The process-based isolation can be configured through the following options:

# Set the maximum number of concurrent processes (default: 8)
--env.max_concurrent_processes=8

# Set the timeout for agent processes in seconds (default: 240)
--env.process_timeout=240

GAIA Benchmark Dataset

The SmolaGents integration uses the GAIA benchmark dataset for generating high-quality agent trajectories. The dataset includes a variety of tasks with file attachments that test reasoning, problem-solving, and tool usage capabilities.

Downloading the Dataset

The integration includes a dedicated script for downloading and setting up the GAIA dataset:

# Download to the default location (data/gaia)
python -m environments.smolagents_integration.download_gaia

# Specify a custom output directory
python -m environments.smolagents_integration.download_gaia --output-dir /path/to/custom/dir

# Use the raw dataset version instead of the annotated version
python -m environments.smolagents_integration.download_gaia --use-raw

This script:

  1. Downloads the appropriate GAIA dataset from HuggingFace
  2. Creates a GAIA.py loader file that works with the HuggingFace datasets library
  3. Validates that all necessary files were downloaded correctly

To use the dataset, you need to have access to the GAIA repository on HuggingFace.
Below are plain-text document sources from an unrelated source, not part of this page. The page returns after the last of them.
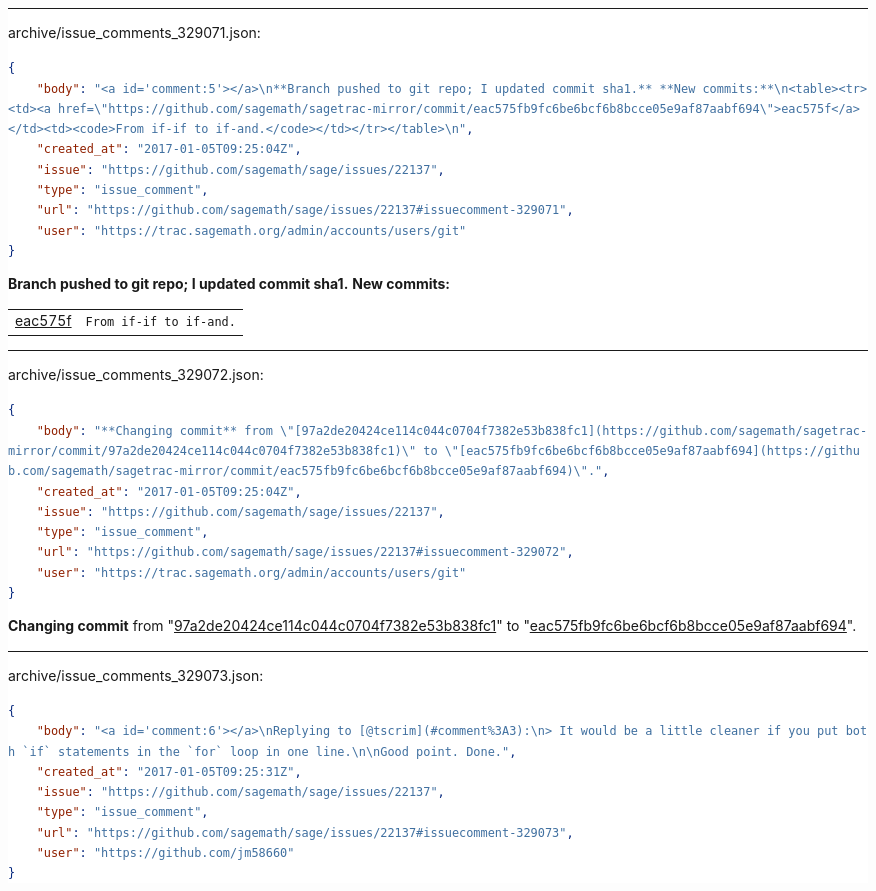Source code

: 

---

archive/issue_comments_329071.json:
```json
{
    "body": "<a id='comment:5'></a>\n**Branch pushed to git repo; I updated commit sha1.** **New commits:**\n<table><tr><td><a href=\"https://github.com/sagemath/sagetrac-mirror/commit/eac575fb9fc6be6bcf6b8bcce05e9af87aabf694\">eac575f</a></td><td><code>From if-if to if-and.</code></td></tr></table>\n",
    "created_at": "2017-01-05T09:25:04Z",
    "issue": "https://github.com/sagemath/sage/issues/22137",
    "type": "issue_comment",
    "url": "https://github.com/sagemath/sage/issues/22137#issuecomment-329071",
    "user": "https://trac.sagemath.org/admin/accounts/users/git"
}
```

<a id='comment:5'></a>
**Branch pushed to git repo; I updated commit sha1.** **New commits:**
<table><tr><td><a href="https://github.com/sagemath/sagetrac-mirror/commit/eac575fb9fc6be6bcf6b8bcce05e9af87aabf694">eac575f</a></td><td><code>From if-if to if-and.</code></td></tr></table>




---

archive/issue_comments_329072.json:
```json
{
    "body": "**Changing commit** from \"[97a2de20424ce114c044c0704f7382e53b838fc1](https://github.com/sagemath/sagetrac-mirror/commit/97a2de20424ce114c044c0704f7382e53b838fc1)\" to \"[eac575fb9fc6be6bcf6b8bcce05e9af87aabf694](https://github.com/sagemath/sagetrac-mirror/commit/eac575fb9fc6be6bcf6b8bcce05e9af87aabf694)\".",
    "created_at": "2017-01-05T09:25:04Z",
    "issue": "https://github.com/sagemath/sage/issues/22137",
    "type": "issue_comment",
    "url": "https://github.com/sagemath/sage/issues/22137#issuecomment-329072",
    "user": "https://trac.sagemath.org/admin/accounts/users/git"
}
```

**Changing commit** from "[97a2de20424ce114c044c0704f7382e53b838fc1](https://github.com/sagemath/sagetrac-mirror/commit/97a2de20424ce114c044c0704f7382e53b838fc1)" to "[eac575fb9fc6be6bcf6b8bcce05e9af87aabf694](https://github.com/sagemath/sagetrac-mirror/commit/eac575fb9fc6be6bcf6b8bcce05e9af87aabf694)".



---

archive/issue_comments_329073.json:
```json
{
    "body": "<a id='comment:6'></a>\nReplying to [@tscrim](#comment%3A3):\n> It would be a little cleaner if you put both `if` statements in the `for` loop in one line.\n\nGood point. Done.",
    "created_at": "2017-01-05T09:25:31Z",
    "issue": "https://github.com/sagemath/sage/issues/22137",
    "type": "issue_comment",
    "url": "https://github.com/sagemath/sage/issues/22137#issuecomment-329073",
    "user": "https://github.com/jm58660"
}
```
The script will automatically handle authentication using your HuggingFace credentials.

Dataset Structure

The GAIA dataset is organized into:

  • test/ - Tasks for evaluation
  • validation/ - Additional tasks that can be used for development or validation

Each task includes:

  • A question prompt
  • A ground truth answer
  • Associated files (images, documents, spreadsheets, etc.)

Troubleshooting

  • Process-related errors: When using process-based isolation, ensure your code is serializable for multiprocessing. Also, check that proxy communication is working properly.
  • Message format errors: Check that message conversions between SmolaGents and Atropos formats are correct.
  • Missing GAIA data: Make sure you've downloaded the GAIA benchmark data correctly. If needed, run python -m environments.smolagents_integration.download_gaia. If you encounter permission errors, you might need to request access to the HuggingFace dataset.
  • Web tool errors: If Tavily tools aren't working, make sure you have set the TAVILY_API_KEY environment variable and have installed the tavily-python package.
  • Tool import errors: If you see errors about missing tool modules, ensure your working directory allows proper imports of the tools folder.
  • Permission errors with file tools: Ensure your process has the correct permissions to read/write files in the directories being accessed.
  • Memory issues: If you encounter memory usage problems, try lowering the max_concurrent_processes parameter.